Queries > Word frequency query

Word frequency query

Use Word Frequency queries to list the most frequently occurring words or concepts in your files.

You could use a Word Frequency query to:

  • Identify possible themes, particularly in the early stages of a project.
  • Analyze the most frequently used words in a particular demographic. For example, analyze the most common words used by farmers when discussing climate change.—then select the result node as the criteria for the Word Frequency query.
  • You can look for exact words or include words with the same stem. For example, if you look for the most frequent words in a set of interviews, you might find that water, health, and harmful are the most frequently occurring words. However, if you include words with the same stem, you might find that pollution (including pollutants, pollution, polluted, and pollutes) occurs most frequently.
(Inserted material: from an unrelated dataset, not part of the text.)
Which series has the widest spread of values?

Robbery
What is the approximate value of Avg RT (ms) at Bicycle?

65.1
Before you run a Word Frequency query, make sure the text content language is set to the language of your files.

Create a word frequency query

  1. On the Query tab, in the Create group, click Word Frequency.
  2. Choose where you want to search for matching text:
    • File and Externals—search for content in all the files and externals in your project
    • Selected Items—restrict your search to selected items (for example, a set containing interview transcripts)
    • Items in Selected Folders—restrict your search to content in selected folders (for example, a folder of interview transcripts)
  3. (Optional) Select Include stemmed words if you want to include words with the same stem (e.g. look for 'talk' and also find 'talking') when Finding matches
  4. (Optional) You can choose to display:
    • All to include all words found in the selected project items.
    • <number> most frequent to include a specific number of words—for example, you could display the 100 most frequently occurring words.
  5. (Optional) Enter a With minimum length to exclude short words from the results—for example, enter 7 to display only words with seven or more letters. 
  6. Click the Run Query button at the top of Detail View.
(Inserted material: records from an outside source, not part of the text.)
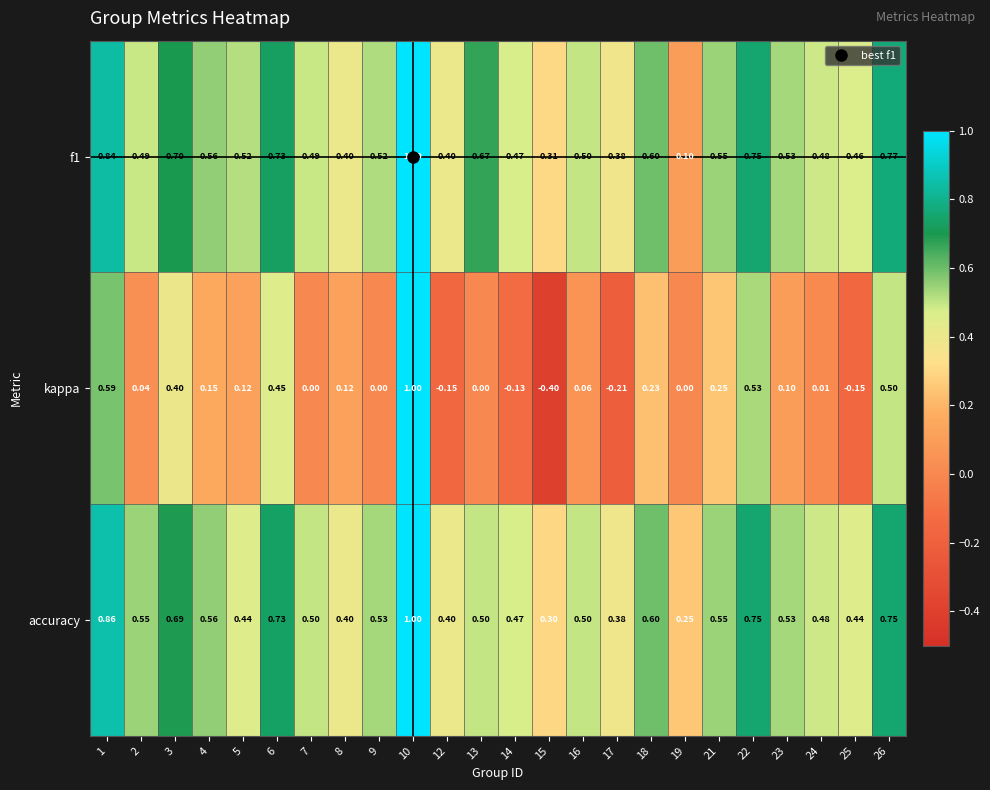

Between 9 and 16, which series saw the biggest shift?

kappa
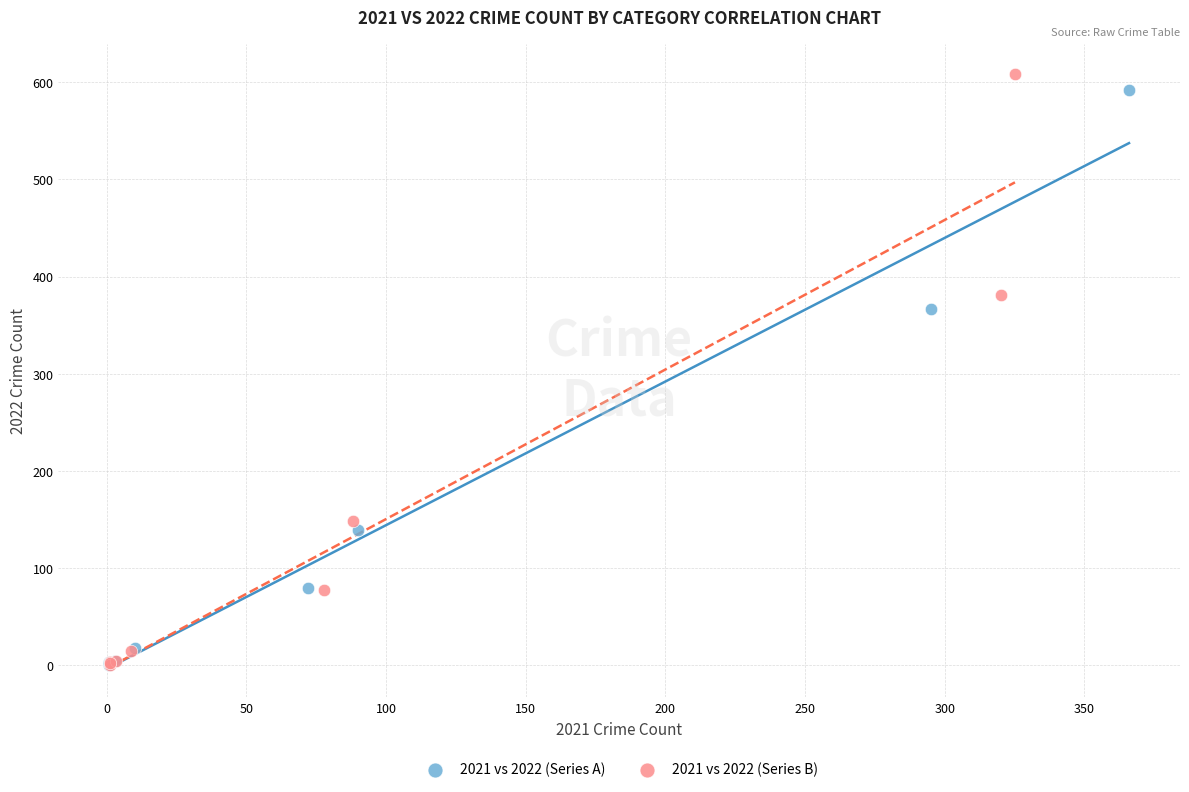

Which series has the largest Y range (max minus min)?

2021 vs 2022 (Series B)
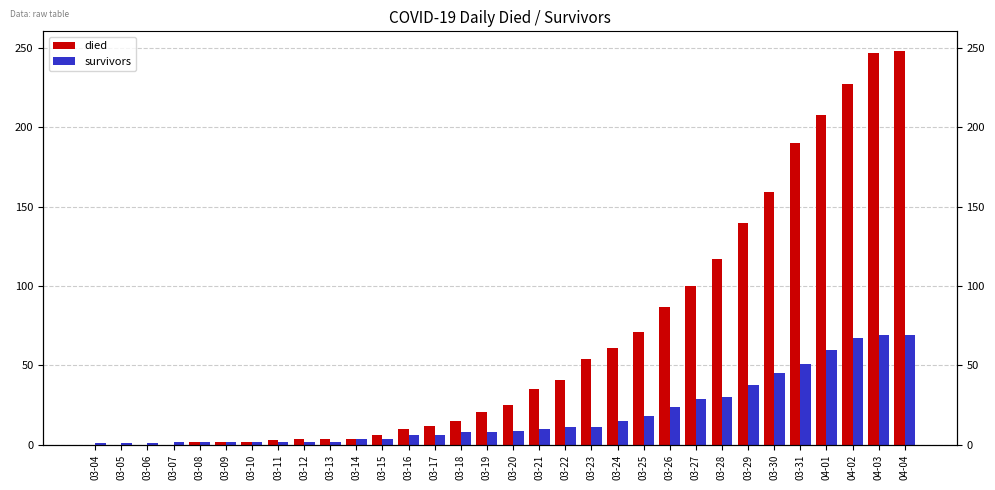

Reading left to right, extract all data points from this chart.

died: 0	0	0	0	2	2	2	3	4	4	4	6	10	12	15	21	25	35	41	54	61	71	87	100	117	140	159	190	208	227	247	248
survivors: 1	1	1	2	2	2	2	2	2	2	4	4	6	6	8	8	9	10	11	11	15	18	24	29	30	38	45	51	60	67	69	69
When the query has finished running, the results are displayed as a temporary preview in Detail View.

NOTES

  • To save the query, click the Save Query button and enter the name and description (optional).

View the results

When you run a Word Frequency query the results are displayed in Detail View.

Click the Expand button (at the top right of Detail View) to make more room for working with your data. Customize the work area

Click on the tabs displayed at the top to see different views of the results:

  • Summary Displays a list of the most frequently occurring words (excluding stop words).
  • Word Cloud Displays up to 100 words in varying font sizes, where frequently occurring words are in larger fonts.

What words are counted in a Word Frequency query?

  • Words containing punctuation (such as hyphens, periods and other symbols) are divided into separate words. For example, part-time will be counted as part and time.
  • Words containing apostrophes (such as o'clock and d'accord) are treated as one word but if the apostrophe is followed by an 's then the s is not included (Tom's would be counted as Tom).
  • In audio and video transcripts, only words in the Transcript field (column) are included in the query—any words in the Speaker field are ignored.
  • In datasets, only words in codable fields (columns) are included in the query—any words in classifying fields are ignored.
  • When searching text in selected nodes, if a word is coded against multiple nodes, it is counted once for each node. Similarly, if a word has been coded by multiple users to the same node, it is counted once for each user.
  • Word Frequency queries do not include 'stop words'—refer to Exclude particular words for more information.
  • Word Frequency queries do not search text within images. PDFs created by scanning paper documents may contain only images—each page is a single image. If you want to use Word Frequency queries to explore the text in these PDFs, then you should consider using optical character recognition (OCR) to convert the scanned images to text (before you import the PDF files into NVivo). You can also try using NVivo's recognize text feature to turn image-based text into codable content.

Exclude particular words

Word Frequency queries do not include 'stop words'—by default, these are less significant words like conjunctions or prepositions, that may not be meaningful to your analysis.

Select the word you want to exclude from the query results, then click Add to Stop Words List, in the Actions group on the Query tab. The words you add to the stop word list will be excluded the next time you run the query.

You can view and edit the list of stop words, refer to Set the text content language and stop words for more information.

Run a Text Search query for a word

  1. On the Query tab, in the Actions group, click Other Actions, and then click Run Text Search Query.
  2. (Optional) Change the Text Search Criteria. Refer to Run a Text Search query for more information.
  3. Click Run Query.

NOTE

  • You can also double-click a word in the Word Cloud to run a Text Search query.